Sperm is separated from semen usually obtained by masturbation into a sterile container. Specifically, sperm are retrieved from the testes directly by surgical technique due to problems of azoospermia (no sperm in the ejaculate) or a problem of low quality of ejaculated sperm.
Fertilization may be accomplished by insemination whereby enough motile sperm are placed together with the eggs and incubated for a while to await in vitro fertilization or ICSI, where a single sperm is directly injected into each mature egg.
On the day after egg retrieval and fertilization, visualization of two pronuclei confirm fertilization of the egg. One pronucleus is derived from the egg and one from the sperm.
The general fertilization rate of mature eggs varies from 65–75%. The cause of a lower fertilization rate in the hands of an experienced embryologist may be poor egg or sperm quality. Occasionally, fertilization does not occur at all, even if ICSI has been used.

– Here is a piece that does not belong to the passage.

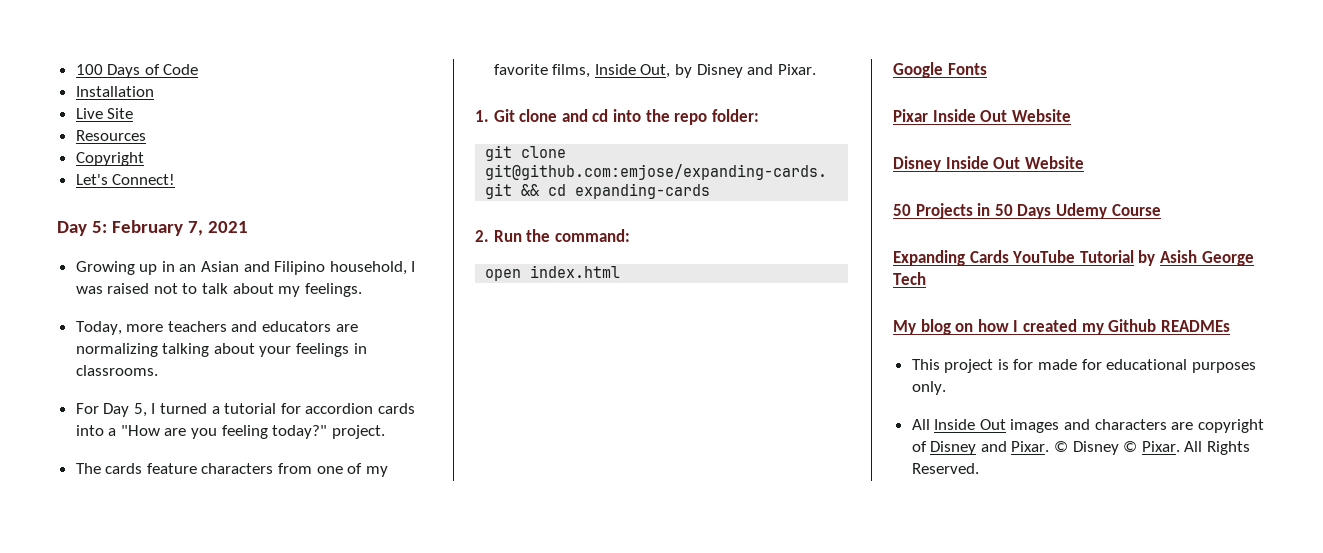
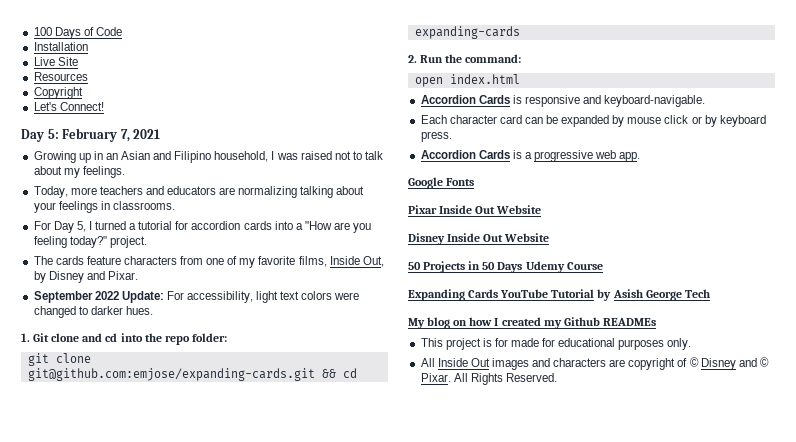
(816, 69) none -> [33,291,360,303] [33,306,153,318] // September 2022 Update: For accessibility, light text colors were changed to darker hues.
(621, 271) none -> [420,95,706,107] [420,115,766,127] [420,131,452,142] [420,150,641,162] // Accordion Cards is responsive and keyboard-navigable. // Each character card can be expanded by mouse click or by keyboard press. // Accordion Cards is a progressive web app.
[930,441,1119,455] Disney and Pixar. © Disney -> [689,357,757,370] © Disney and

This picture confirms that the egg contains one male and one female nucleus (from the father and the mother). Sometimes, we can see that the egg contains more than two nuclei, the extra one being from either the father or the mother. This is an abnormal fertilization and the egg needs to be discarded.
On the following day, the embryo will be divided into two cells, four cells on day 2, and eight cells on day 3. Sometimes we transfer eight-cell-stage embryos to the patient. If we culture the embryo longer and wait for at least five to six days for blastocyst development (fluid-filled cavity formed), we will get the most potent embryo with a higher chance of implantation than the eight-cell stage. Most of the time, we prefer to transfer the embryo at a later stage on day 5. However, the number of embryos that can grow beyond the eight-cell stage depends on egg and sperm quality as well as on the quality control in the embryo culture system.